49.- En los mismos años 1592 o 1593, fue fundada la Cofradía de los Sagrados Estigmas de San Francisco por muchos Señores piadosos, los que la llamaban ´escuela de mortificación´: Pertenecía a ella, en particular, el Duque d´Acqua, de Casa Cesis, hombre de gran piedad. Éste tenía una ampolla con sangre salida de las sagradas llagas de San Francisco, que donó a dicha Cofradía, y ahora se ve expuesta durante toda la octava de los Sagrados Estigmas, y todos pueden verla sobre el altar. Yo mismo la he visto muchas veces. A ella, por devoción, acude toda Roma, y el Domingo Infraoctava se hace una solemne procesión, en la que va acompañada por todos los frailes de las Órdenes de San Francisco, con gran devoción; durante toda la Octava permanecen allí dos Peregrinos, uno por la mañana y otro por la tarde; y tiene lugar la elección de los mejores Predicadores que hay en Roma. El Protector de esta Cofradía es el Cardenal Francisco Barberini, que asiste a ella con grandísimo ejemplo de humildad. Son Guardianes de la Cofradía los Príncipes conspicuos de Roma, elegidos por los mismos frailes. Ha asistido algunos años el Duque Strozzi, D. Lelio Ursini, y el Príncipe de Palestrina, sobrino de dicho Cardenal Barberini.

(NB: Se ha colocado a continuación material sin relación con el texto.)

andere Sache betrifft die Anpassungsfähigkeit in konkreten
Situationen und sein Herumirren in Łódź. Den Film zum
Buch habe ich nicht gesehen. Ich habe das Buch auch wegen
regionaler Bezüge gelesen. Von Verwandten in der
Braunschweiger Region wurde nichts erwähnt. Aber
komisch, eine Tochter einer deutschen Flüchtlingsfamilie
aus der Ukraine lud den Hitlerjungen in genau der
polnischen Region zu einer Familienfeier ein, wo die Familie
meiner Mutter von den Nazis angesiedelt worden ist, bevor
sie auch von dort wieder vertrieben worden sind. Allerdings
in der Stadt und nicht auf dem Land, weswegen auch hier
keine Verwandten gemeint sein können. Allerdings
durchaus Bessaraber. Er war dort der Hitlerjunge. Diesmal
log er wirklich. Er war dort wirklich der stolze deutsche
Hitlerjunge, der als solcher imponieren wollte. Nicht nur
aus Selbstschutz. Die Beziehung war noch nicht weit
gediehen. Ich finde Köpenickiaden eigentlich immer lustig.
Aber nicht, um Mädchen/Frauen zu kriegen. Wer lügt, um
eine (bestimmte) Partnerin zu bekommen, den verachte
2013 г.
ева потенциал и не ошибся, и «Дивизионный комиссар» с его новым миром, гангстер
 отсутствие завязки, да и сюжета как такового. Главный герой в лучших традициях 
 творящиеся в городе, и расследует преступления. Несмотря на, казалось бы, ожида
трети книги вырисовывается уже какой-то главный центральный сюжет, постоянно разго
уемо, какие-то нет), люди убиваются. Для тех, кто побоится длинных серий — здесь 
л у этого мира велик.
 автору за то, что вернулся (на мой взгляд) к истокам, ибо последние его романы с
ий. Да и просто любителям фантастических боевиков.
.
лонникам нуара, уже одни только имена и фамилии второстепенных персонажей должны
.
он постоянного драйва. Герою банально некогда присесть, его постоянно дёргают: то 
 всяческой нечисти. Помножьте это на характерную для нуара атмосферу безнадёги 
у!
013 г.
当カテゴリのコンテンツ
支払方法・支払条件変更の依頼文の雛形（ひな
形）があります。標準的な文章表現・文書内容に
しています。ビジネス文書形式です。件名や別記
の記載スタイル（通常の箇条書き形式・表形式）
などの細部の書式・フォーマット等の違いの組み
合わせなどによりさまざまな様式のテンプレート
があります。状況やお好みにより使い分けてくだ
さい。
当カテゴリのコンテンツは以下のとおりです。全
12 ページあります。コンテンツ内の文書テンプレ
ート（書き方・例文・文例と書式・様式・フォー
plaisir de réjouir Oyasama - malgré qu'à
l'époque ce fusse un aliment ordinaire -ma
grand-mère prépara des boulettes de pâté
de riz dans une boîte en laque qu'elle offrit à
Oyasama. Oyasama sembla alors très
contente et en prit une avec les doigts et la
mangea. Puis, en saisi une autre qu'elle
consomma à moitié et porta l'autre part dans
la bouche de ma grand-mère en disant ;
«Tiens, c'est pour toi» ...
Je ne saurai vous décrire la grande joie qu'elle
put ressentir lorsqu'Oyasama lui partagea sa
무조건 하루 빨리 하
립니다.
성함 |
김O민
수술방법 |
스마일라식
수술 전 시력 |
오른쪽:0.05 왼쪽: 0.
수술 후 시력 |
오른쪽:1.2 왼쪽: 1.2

50.- Por la fama de gran santidad que tenía nuestro P. José, fue invitado a esta nueva fundación de la Cofradía, y acudía todos los días después de comer a aquella ´escuela de mortificación´, para ejercitarse en las santas virtudes, donde desplegaba las velas de su espíritu, cuya memoria dejó a sus Hijos; cuando hicieron sus Reglas, él fue el Celador, para hacer que se observaran tal como recomendaba el Duque Ceis, ya muerto. Se enamoró tanto de este Instituto, y de la devoción de las Sagradas Llagas, que quiso ir dos veces a Asís, el día 2 de agosto, durante dos años, para ganar las Indulgencias de la Porciúncula en Santa María de los Ángeles. Él mismo lo contó a Monseñor Fray Buenaventura Claver, Obispo de Potenza -que aún vive, por el que yo mismo he sabido lo que sucedió- y lo anunció también en una conversación, cuando era Regente del Colegio de San Buenaventura, y contaba los disgustos que por los que pasó el P. Bagnacavallo; al final declaré cómo se supo.

Notas

  1. Es una nota puesta al margen.
  2. Es el margen este año aparece borrado, y cambiado por el año 1590.
  3. Una nota al margen dice: “Marco Antonio Colonna, Cardenal creado por Pío IV el 12 de marzo del año 1565. Murió en Zagarola el 13 de mayo de 1597, y fue sepultado en la iglesia de los Frailes Menores”.
  4. Al margen se dice; “Antonio Calasanz, sepultado en Roma”.
  5. Hay una nota al margen que dice: “A los Cardenales se les daba solamente el título de Su Señoría Ilustrísima”.
  6. En este lugar, hay una nota al margen del folio, donde se lee: “Este Padre murió de peste en Nápoles, en San Francisco de Capodimonte, el año 1663”.